The test is designed to identify increased levels of a protein called brain-specific glial fibrillary acidic protein (GFAP) in the blood. Abbott’s i-STAT Alinity blood analyser device was used to carry out the test.
A CT scan is the existing standard of care for acute detection of blood or swelling in the brain.
The study, named TRACK-TBI, showed that approximately 30% of patients who had a normal CT scan exhibited TBI signs when tested with an MRI scan. However, MRIs are not accessible at all hospitals, are comparatively slow at delivering results and are more costly, noted Abbott.
The study analysed 450 patients who were admitted to the emergency department at 18 trauma centres within 24 hours of a suspected TBI and had a negative CT scan.
Investigators used Abbott’s test to detect GFAP levels in the participants’ blood samples and later performed MRI scans up to two weeks to confirm the TBI.
Out of the 90 participants who had the highest GFAP levels, 64% were found to have a TBI with the MRI scan. Also, of the 90 people with the lowest GFAP levels, 8% were found to have a TBI.
Abbott added that GFAP levels were significantly elevated in people with a positive MRI and a negative CT scan than those with both negative scans.
The biomarker is also expected to enable prediction of the type of damage and its extent.
Meanwhile, GFAP levels were not significantly high in healthy participants or those with only orthopaedic injuries.
From the findings, the company have said that GFAP can be used as a biomarker to identify those who need further tests to confirm TBI.
Abbott Diagnostics neurologist and medical director Beth McQuiston said: “Healthcare providers rely on blood tests for a variety of conditions because of their accuracy and speed, yet we haven’t had a blood test for the brain as part of the standard of care.

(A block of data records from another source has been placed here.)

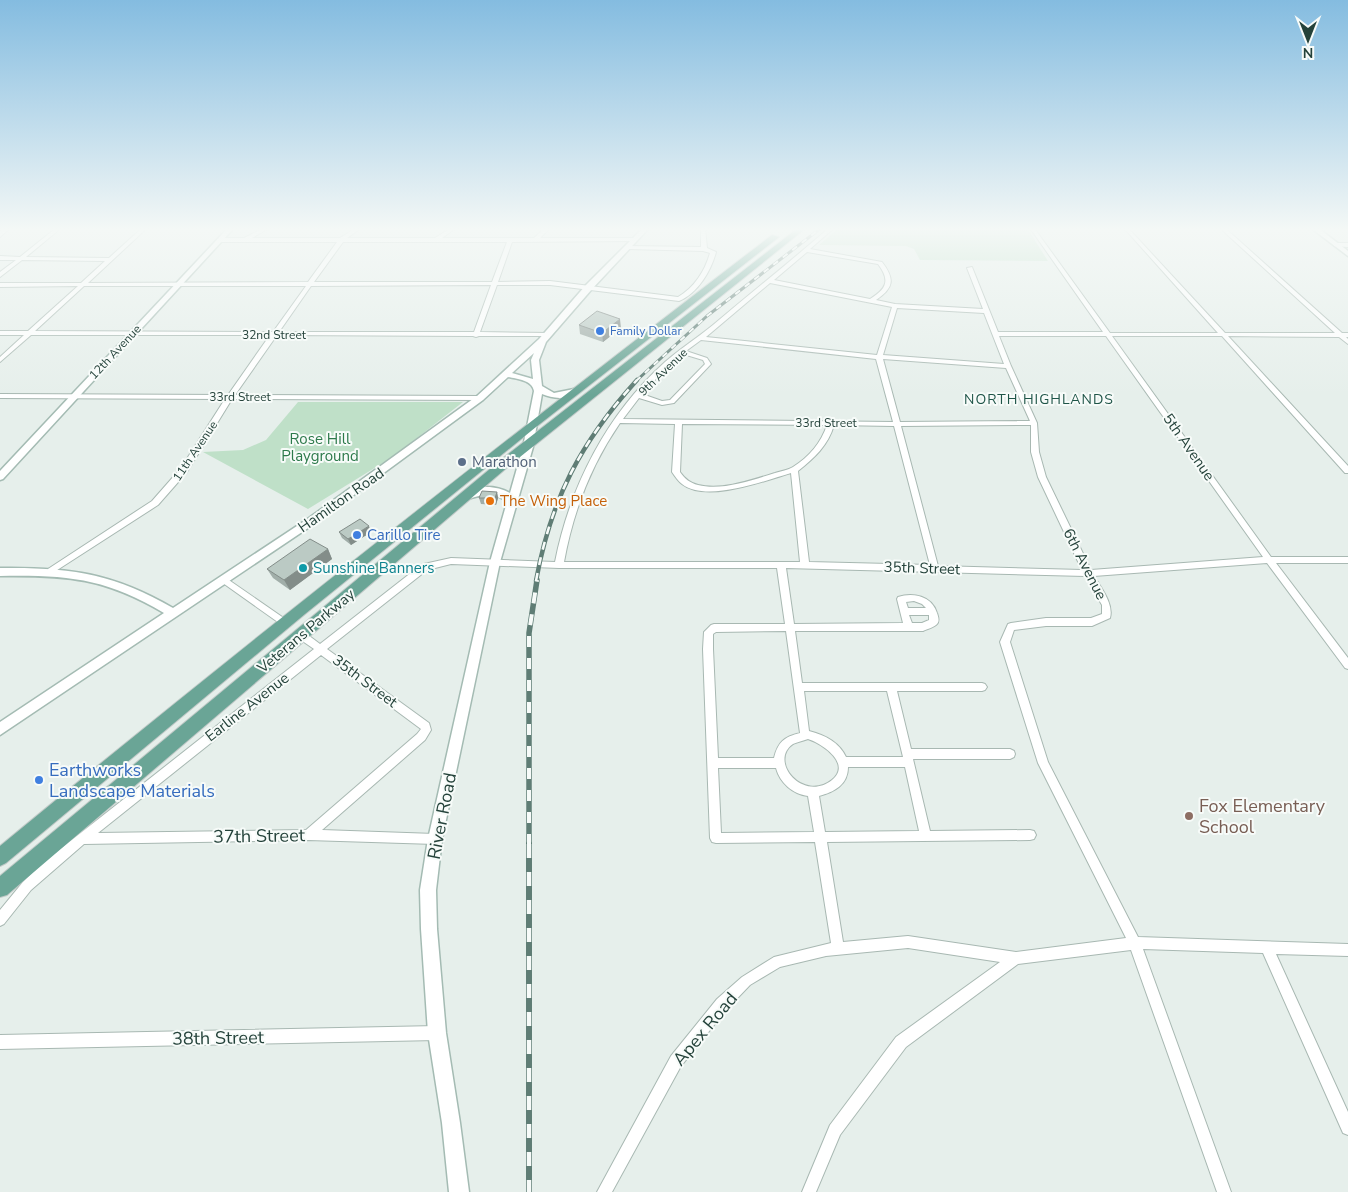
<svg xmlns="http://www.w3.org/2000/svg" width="1348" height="1192" font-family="'Nunito Sans',sans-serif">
	<rect width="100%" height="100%" fill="#e6efeb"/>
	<path fill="#bfe0c8" d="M839,228H1027L1048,261L920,260L914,249L906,246L819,245Z
		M298,402H463L394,456L308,509L203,452L243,450L266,440Z"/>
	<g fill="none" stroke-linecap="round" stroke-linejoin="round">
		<defs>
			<path id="street" d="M5,228H10L0,237V232Z
				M56,228H61L26,257L109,258L142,228H147L88,283L308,282L337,242H220L217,240L220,238H244L264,228H269L252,238H340L356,228H361L347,238H435L451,228H456L442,238H534L545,228H550L540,238H634L636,239V241L512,242L498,282L550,281L678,297C694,288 705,271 710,253L703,251L628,249L625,247L626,246L701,247V228H705L707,248L716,252C711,271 698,293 679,301L550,285H497L480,332L550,333V335L548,336H479L476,337L473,336L277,335L235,395L480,396L483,398L480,400L232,399L187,472L158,505L51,574L47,571L48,569L152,501L181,468L225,399L0,398V394L228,395L270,335H31L0,362V357L24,335H0V331H28L78,286L0,287V283H81L105,261L22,260L0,277V272L16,260H0V256L20,257ZM343,242H507L492,282H314ZM491,285L474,332H279L311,286ZM84,286H306L273,332L35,331Z
				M829,228H834L810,249L882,262C895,279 894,288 876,300L895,304L983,309L967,268L972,267L998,332H1103L1030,228H1034L1110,333H1218L1124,228H1128L1225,333H1335L1220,228H1225L1342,333H1348V337H1346L1348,339V344L1339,337L1228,336L1348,466V473H1345L1222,336H1112L1271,557H1348V563H1276L1348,658V669L1345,668L1267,563L1094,576C1101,588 1114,604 1110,618L1092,626H1046L1014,630L1010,642L1048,762L1138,937L1348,944V956L1276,954L1348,1112V1135L1343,1133L1263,953L1143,949L1231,1192H1217L1131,950L1018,964L906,1047L840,1135L816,1192H802L830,1125L896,1037L1000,962L908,948L826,956L780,967L750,985L727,1009L681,1066L612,1192H597L671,1056L717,999L742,977L774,957L831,943L815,842L716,843L712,842L710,838L703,649L704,632L711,625L714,624H785L777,568H559L451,564L427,570L327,649L429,723L431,730L425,740L322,830L435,834L439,835L441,839L439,843L435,844L308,840L84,844L31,890L4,924L0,926V910L23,882L44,862L314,649L298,638L296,635L298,632H304L320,644L421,565L424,564L451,558L555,562C570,486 607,414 665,362C680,349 697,338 713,325C752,292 791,261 829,228ZM807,252L878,264C891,281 886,289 870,299L774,280ZM770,283L892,307L877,355L706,337ZM897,308L984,313L1004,364L883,355ZM999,336H1106L1263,557L1091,570L1046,477L1039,452L1037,423L1011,366ZM701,340L876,359L893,422L623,419L639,398L662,405L674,403L711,364L707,358L686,351ZM683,354L703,360L705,364L670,400L662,401L642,394L668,366ZM883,359L1006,368L1030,421L900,422ZM620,423L675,424L672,472C675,476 678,481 682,484C706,503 764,481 791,473L800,562H564C573,512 591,465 620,423ZM682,424L827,425C821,443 809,457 793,467C788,470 781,471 775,473C752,480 722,491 698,485C690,483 685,479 680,472ZM834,425L894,426L930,565L809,562L798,471C814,458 828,446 834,425ZM1031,425V452L1038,477L1082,570L938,566L901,426ZM786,568L1085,576L1102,605V614L1091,618H1046L1011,623L1008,624L1000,642L1038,763L1126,938L1016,952L908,936L843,942L827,842L1030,840L1034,839L1036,835L1034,831L1030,830L930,831L913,759H1010L1014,757L1015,754L1014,751L1010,749H911L897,691H982L985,690L987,687L985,684L982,683H802L795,631H923C927,629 935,627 937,624C940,621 938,616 937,613C932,596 913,592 898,597L897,599L903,623L794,624ZM914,601L922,604L926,608H908L906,602ZM909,615H929V620L922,623H912ZM786,631L800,733C784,737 778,742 774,758H718L713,649V634L716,632ZM321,655L421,729L417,734L306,830L98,833ZM804,691H887L903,757H846C839,742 825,735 809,731ZM808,739C823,744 852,764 832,780C803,803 768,761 793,744C797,742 803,741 808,739ZM848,767H905L919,831L825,832L819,796C834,792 848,785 848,767ZM718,768H776C780,783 793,794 808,796L814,832L721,833Z
				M1336,243H1348V247L1334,246V244Z
				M223,576L288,621L290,623L288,625H282L220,581L219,579Z
				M437,1026L442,1028L444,1033L442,1038L437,1040L0,1049V1035Z"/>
			<path id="secondary" d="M228,228H234L3,479L0,480V471Z
				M643,228H649L592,289L546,342L539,360L542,386L554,393L574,389L578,392C568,400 553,399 542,394L533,447L500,562L442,839L436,890L437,929L446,1033L460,1123L469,1192H449L442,1123L428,1033L421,929L420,890L428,839L490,562L507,502C493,490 483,495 467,499L462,496C474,484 496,485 510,493L523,447L534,391C532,380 518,379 508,377L483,400L317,522L0,735V722L164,613C105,578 67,575 0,576V568C69,567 113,573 173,608L309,518L477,396L539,339L586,285ZM534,353L531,360L533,379L512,373Z
				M1311,228H1318L1348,251V256Z"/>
			<path id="primary" d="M798,228H806L510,465L7,895L0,897V876L502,459Z
				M772,235L779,237L536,427L305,614L6,863L0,866V846C253,637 512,435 772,235Z"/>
		</defs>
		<use href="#street" stroke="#a8b8b2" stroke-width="2"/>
		<use href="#secondary" stroke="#a4bbb3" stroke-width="3"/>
		<use href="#primary" stroke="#c2cac8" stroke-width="2"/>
		<use href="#street" fill="#fff" fill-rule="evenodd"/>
		<use href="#secondary" fill="#fff" fill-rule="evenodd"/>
		<use href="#primary" fill="#6aa596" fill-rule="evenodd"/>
		<defs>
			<path id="rail-far3" d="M636,381L707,316L821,228"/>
			<path id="rail-far2" d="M536,581C551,498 581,442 637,380"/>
			<path id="rail-far1" d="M529,845V633L537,580"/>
			<path id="rail" d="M529,844V1192"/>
		</defs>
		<use href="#rail-far3" stroke="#5f7d75" stroke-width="3"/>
		<use href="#rail-far2" stroke="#5f7d75" stroke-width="4.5"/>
		<use href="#rail-far1" stroke="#5f7d75" stroke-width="5.5"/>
		<use href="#rail" stroke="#5f7d75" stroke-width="6"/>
		<use href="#rail-far3" stroke="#f7fbf9" stroke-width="2" stroke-dasharray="6" stroke-linecap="butt"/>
		<use href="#rail-far2" stroke="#f7fbf9" stroke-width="2.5" stroke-dasharray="8" stroke-linecap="butt"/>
		<use href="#rail-far1" stroke="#f7fbf9" stroke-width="4" stroke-dasharray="11" stroke-linecap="butt"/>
		<use href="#rail" stroke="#f7fbf9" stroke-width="4.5" stroke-dasharray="14" stroke-linecap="butt"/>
	</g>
	<path fill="#a1aea9" d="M579,325L621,328L603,342L580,334Z
		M497,492L498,498L496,505L481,504L479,498Z
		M339,532H371L351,545L342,538Z
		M328,549L332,559L290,590L273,578L267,569Z"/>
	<path fill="#838d89" d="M620,319L621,328L603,342L602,333Z
		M497,492L498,498L496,505L495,498Z
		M369,526L371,532L351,545L348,539Z
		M328,549L332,559L290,590L284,580Z"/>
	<path fill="#bbcac4" stroke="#838d89" d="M597,311L620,319L602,333L579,325Z
		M482,491L497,492L495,498H479Z
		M360,519L369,526L348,539L339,532Z
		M310,539L328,549L284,580L267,569Z"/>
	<linearGradient id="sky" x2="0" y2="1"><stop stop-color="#84bce0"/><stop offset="0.58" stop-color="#f4f8f6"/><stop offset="1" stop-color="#f4f8f6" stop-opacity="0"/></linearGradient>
	<rect width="1348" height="395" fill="url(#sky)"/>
	<g fill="#3f7fe0" stroke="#f7fbf9" stroke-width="2">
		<circle cx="600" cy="331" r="5"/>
		<circle cx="357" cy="535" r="5"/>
		<circle cx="39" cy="780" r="5"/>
	</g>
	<circle fill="#5c6f8a" stroke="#f7fbf9" stroke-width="2" cx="462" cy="462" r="5"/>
	<circle fill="#e8710a" stroke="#f7fbf9" stroke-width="2" cx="490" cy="501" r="5"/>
	<circle fill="#0f9aa8" stroke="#f7fbf9" stroke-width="2" cx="303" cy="568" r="5"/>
	<circle fill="#8d6e63" stroke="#f7fbf9" stroke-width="2" cx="1189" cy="816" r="5"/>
	<g text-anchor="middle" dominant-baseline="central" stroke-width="4" stroke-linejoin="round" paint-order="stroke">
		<g font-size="12" fill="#366cbe" stroke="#f7fbf9" text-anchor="start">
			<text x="610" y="331">Family Dollar</text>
		</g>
		<g font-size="12" fill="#24423a" stroke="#f7fbf9">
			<text x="274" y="335">32nd Street</text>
			<text transform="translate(115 352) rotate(-47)">12th Avenue</text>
			<text transform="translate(663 372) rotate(-44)">9th Avenue</text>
			<text x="240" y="397">33rd Street</text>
			<text x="826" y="423">33rd Street</text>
			<text transform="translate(195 451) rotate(-56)">11th Avenue</text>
		</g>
		<g font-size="14" letter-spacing="1" fill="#1f5548" stroke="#f7fbf9">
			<text x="1039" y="399">NORTH HIGHLANDS</text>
		</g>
		<g font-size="15" fill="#2d7a4b" stroke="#f7fbf9">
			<text x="320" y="439">Rose Hill<tspan x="320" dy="17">Playground</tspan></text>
		</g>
		<g font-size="15" fill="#24423a" stroke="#f7fbf9">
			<text transform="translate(1189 447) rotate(55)">5th Avenue</text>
			<text transform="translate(341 500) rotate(-35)">Hamilton Road</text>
			<text transform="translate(1085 564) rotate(63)">6th Avenue</text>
			<text transform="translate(922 568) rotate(2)">35th Street</text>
			<text transform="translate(306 631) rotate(-40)">Veterans Parkway</text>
			<text transform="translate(365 681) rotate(37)">35th Street</text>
			<text transform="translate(247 707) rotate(-38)">Earline Avenue</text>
		</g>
		<g font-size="15" fill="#4e5e75" stroke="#f7fbf9" text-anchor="start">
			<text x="472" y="462">Marathon</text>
		</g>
		<g font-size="15" fill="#c56008" stroke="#f7fbf9" text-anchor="start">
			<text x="500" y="501">The Wing Place</text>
		</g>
		<g font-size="15" fill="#366cbe" stroke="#f7fbf9" text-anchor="start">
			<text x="367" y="535">Carillo Tire</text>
		</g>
		<g font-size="15" fill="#0d838f" stroke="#f7fbf9" text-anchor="start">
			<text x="313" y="568">Sunshine Banners</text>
		</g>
		<g font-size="18" fill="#366cbe" stroke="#f7fbf9" text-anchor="start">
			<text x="49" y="770">Earthworks<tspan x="49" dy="21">Landscape Materials</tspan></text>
		</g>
		<g font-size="18" fill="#785e54" stroke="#f7fbf9" text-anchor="start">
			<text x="1199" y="806">Fox Elementary<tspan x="1199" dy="21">School</tspan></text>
		</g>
		<g font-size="18" fill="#24423a" stroke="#f7fbf9">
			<text transform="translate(442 816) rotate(-79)">River Road</text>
			<text transform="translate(259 836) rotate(-1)">37th Street</text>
			<text transform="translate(705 1029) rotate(-50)">Apex Road</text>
			<text transform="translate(218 1038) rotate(-1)">38th Street</text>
		</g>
	</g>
	<g transform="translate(1308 40) rotate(180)" stroke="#f7fbf9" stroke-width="4" paint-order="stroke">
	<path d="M0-4L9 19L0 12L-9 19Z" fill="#24423a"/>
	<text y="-8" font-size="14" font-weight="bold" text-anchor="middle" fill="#24423a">N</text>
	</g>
</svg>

“Abbott’s i-STAT device has become a trusted brand in hospitals globally today. In the future, our TBI test and next-generation device could also be added to the standard of care, working together with CT scans and other diagnostic tools to provide doctors with a more complete understanding of a patient’s condition.”
The TRACK-TBI study also assessed the link between brain injury and S100 calcium-binding protein B (S100B), ubiquitin C-terminal hydrolase L1 (UCH-L1) and neuron-specific enolase (NSE) protein.
Higher GFAP levels were observed to be more sensitive for identifying brain injury in case of a negative CT scan compared to higher levels of UCH-L1, S100B or NSE.